When you’re a freshman quarterback at one of Ohio’s best high school football programs, you know eventually the eyes of Ohio State are going to be on you. That’s just one of the reasons that Toledo Whitmer’s Riley Keller, a 6-foot, 185-pound prospect in the class of 2020, is worth watching over the next few years.
His father, Justin, is the school’s quarterbacks coach. So, as the “coach’s kid,” the pressure increases a bit. What about the fact his cousin is two-time Super Bowl winning quarterback Ben Roethlisberger? That cranks up those expectations even higher.
Some of that may be easy to ignore, but when you throw those things into a pile, it’s still just pressure in theory. Add to it the fact that the freshman, who entered the season as the backup quarterback on Whitmer’s varsity squad to senior Shoe Sanders, was thrown into the starting role in the second quarter of the first game of the year?
Now that’s pressure. But that moment? It didn’t seem to faze Keller.
“He came in and took charge from the first play he went in,” Brandon Carter, the defensive backs coach for Whitmer, told Land of 10. “He’s mature beyond his years. His poise is off the charts for being 14 years old. We were playing Walsh Jesuit Week 1 and he came in when the starting quarterback got hurt. He moved the ball up and down the field the rest of the night like it was nothing. On one of his touchdowns, he looked the safety off and threw a fade up the opposite sideline for a score.
“Fourteen-year-old freshmen making their first varsity appearance just don’t do things like that.”
That doesn’t mean he wasn’t nervous. Keller will admit to that. But he said the nerves didn’t last long.
“I was quite nervous,” Keller conceded about that first game. “But I feel like all those nerves make me play better. After that first snap, or hit, it all goes away for me.”

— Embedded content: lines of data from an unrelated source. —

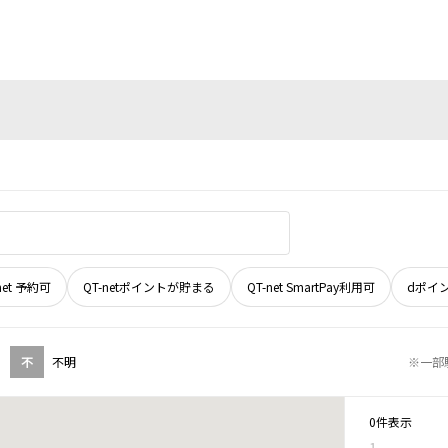
net 予約可
QT-netポイントが貯まる
QT-net SmartPay利用可
dポイ
不
不明
※一部
0件表示
1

A Division I-level talent, Keller already has two scholarship offers. His hometown Toledo Rockets and the Ole Miss Rebels have each picked up on his skills early. His 6-foot-4 father was a Division I pitcher at Bowling Green, where his mother was a track and field athlete. So he’s working with quite a gene pool, and he’s got good advice coming to him from all sides, including his NFL cousin.
“We are pretty close, I’d say,” Keller said of Roethlisberger. “I go to visit quite often. I’ll actually be in Pittsburgh this weekend for the Dallas game. He invited me and my dad to come to training camp, which we went to back in June. It was one of the coolest experiences of my life by far.”
Though he’s not as tall as the 6-foot-5 Roethlisberger, Keller should add a few inches before his recruitment reaches its end. Until then, he said, the similarities between the two are more in their style of play.
“I think we could be pretty comparable,” he said. “The way we escape the pocket and make big throws down field. The advice he’s been giving me is just to keep working hard.”
That part doesn’t appear to be a problem. His father’s tutelage has his game ahead of his age, and he’s got a work-ethic to match.
“He works his butt off everyday and doesn’t expect anything given to him; that’s why he’s so special,” Carter said. “Part of that comes from his parents. They’re very down to earth and just well-rounded. They’re a blue-collar family that isn’t afraid to work hard. The Big Ben thing? It just adds to his savvy. He has been groomed to play quarterback since he was young. Being around Ben, taking him to training camp with him, seeing how Ben and the rest of the guys work? That has instilled the work ethic in him from the start.”
What about recruiting? Whitmer is basically a border school in Toledo, right on the Ohio and Michigan divide. Let’s cut to it: Is he a Buckeyes fan or a Wolverines fan?
“My family grew up Ohio State fans,” Keller said. “But, once my dad had a few former players go to different schools, we have been watching them. Like Chris Wormley is up at Michigan.”
As noted, Toledo and Ole Miss have offered, and there’s been no contact with Ohio State. But there is plenty of time to get that interest from the Buckeyes. Until then, Keller said he’s going to be focusing on his game.
“My dad has been helping me with my development,” Keller speaking of his strengths and opportunities. “I feel like I am capable of making plays when they break down. Scrambling and either tucking the ball away, or running or throwing. I need to work on my running ability and just getting more accurate with the football.”
Expect to hear a lot about Keller over the next few seasons. The question is whether the Buckeyes, who have their quarterback situation sorted out through the 2018 class, see him as an option. He is looking at them, though, among others.
“Ohio State is a great program,” Keller said. “They haven’t showed any interest, yet. I’m hoping they do, though.”